Это было действительно так, трамвай сворачивал на улицу Льва Толстого.
— А это не твой дом, — сказал вдруг дед совсем другим голосом, ровным и твердым.
— Мой, — упрямо возразил Гельмут, пытаясь совладать с дрожью.
— У тебя вообще нет дома. И не будет никогда.
— Будет. Будет обязательно.
— Дорога — твой дом. Вечная дорога. Никуда оттуда не сбежишь. Из сна проснешься, а с дороги не сбежишь.
Трамвай остановился на улице Льва Толстого.
Гельмут поднялся с сиденья и направился к выходу, не глядя на старика.
Когда он вышел на остановку, двери трамвая закрылись за ним. Он обернулся: старик глядел на него из окна и хмурился.
В воздухе пахло вечерней свежестью и скошенной с газонов травой. Гельмут достал из портсигара папиросу (их снова было семь), закурил и неторопливо пошел по направлению к Несвижскому.
Приближение дома успокаивало его. Ему вдруг показалось, что если сейчас он придет домой, ляжет в кровать и уснет, то окажется, будто бы на самом деле ничего и не было.
«То есть вообще ничего этого не было», — думал он.
«А вдруг, — подумал Гельмут, — я вообще никакой не шпион. Вдруг я простой советский журналист Сафонов, который родился и вырос в Советском Союзе, и я начитался перед сном шпионских романов, и мне приснилась вся эта галиматья».
Или нет. А может быть, я простой немецкий парень Гельмут Лаубе и скоро проснусь в своей берлинской квартире, а вечером пойду пить пиво с друзьями.
И никаких шпионов, никаких снов, никаких поездов, никаких одноглазых испанцев.
Он вошел в парадную, поднялся по лестнице, открыл дверь своим ключом и включил свет. Все выглядело точно так же, как в день перед отъездом: плащ на вешалке, пепельница с окурками на столе, плотно задвинутые шторы.
Не разуваясь, он прошел в спальню.
Еще не включая свет, он почуял что-то неладное.
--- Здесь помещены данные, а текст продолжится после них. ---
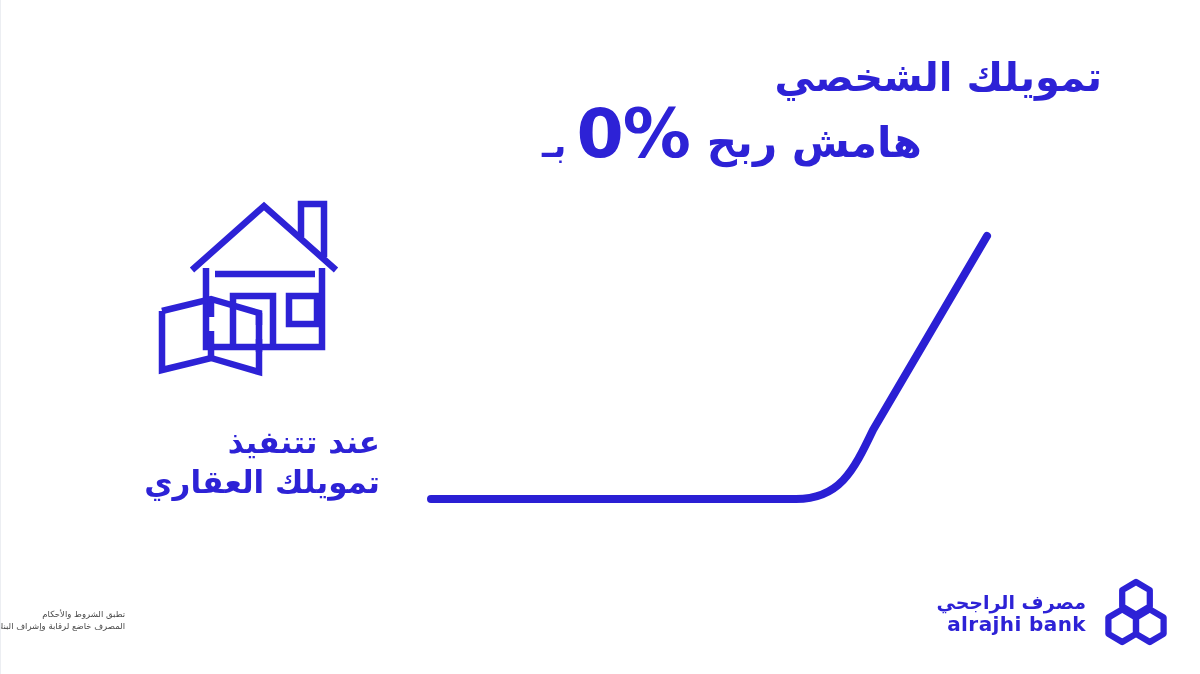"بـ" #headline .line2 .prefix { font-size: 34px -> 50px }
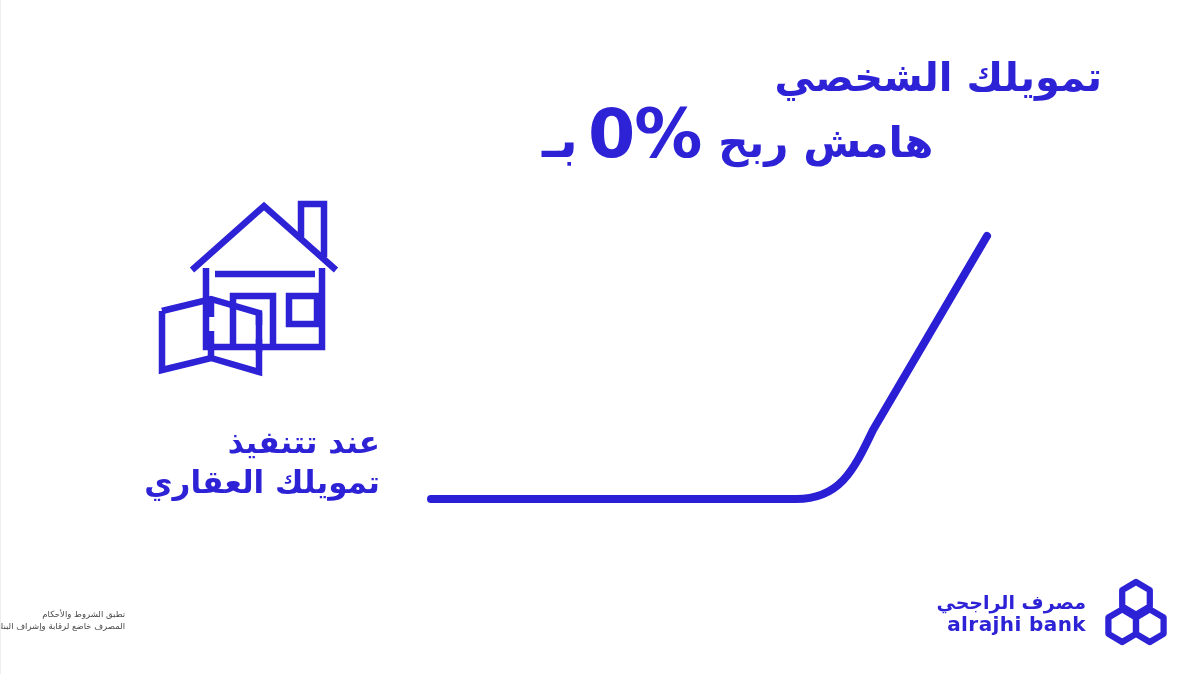"هامش ربح" #headline .line2 .rest { font-size: 42px -> 32px; font-weight: 700 -> 400; margin-left: 7px -> none }
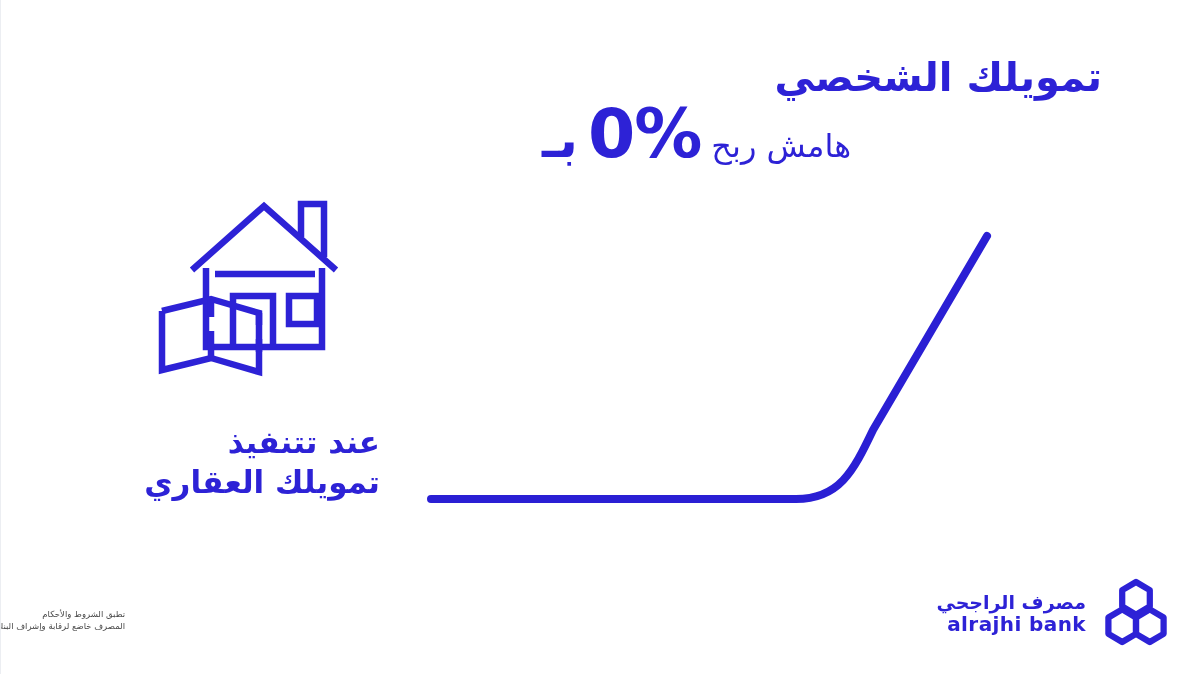"عند تتنفيذ" span { order: before "تمويلك العقاري" -> after "تمويلك العقاري" }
Форточка была открыта, из нее дул прохладный ветер.
Со двора доносился скрип качелей.
А на его кровати, накрывшись одеялом, спал человек.
Гельмут замер и затаил дыхание. В темноте не было видно лица: человек спал, повернувшись к стене, ровно дышал и чуть слышно посапывал.
Гельмут обошел кровать и осторожно подобрался к ночному столику с лампой, стараясь не шуметь. Сунул руку в карман пиджака, нащупал револьвер.
Одной рукой он взялся за выключатель лампы, другой вытащил револьвер и наставил на спящего.
Дернул за шнур.
Человек вздрогнул во сне, сморщил недовольное лицо и повернулся на свет.
Гельмута будто ударило током. Он медленно опустил револьвер.
У спящего человека было его лицо, лицо Гельмута Лаубе.
Это был он. Он спал в собственной кровати.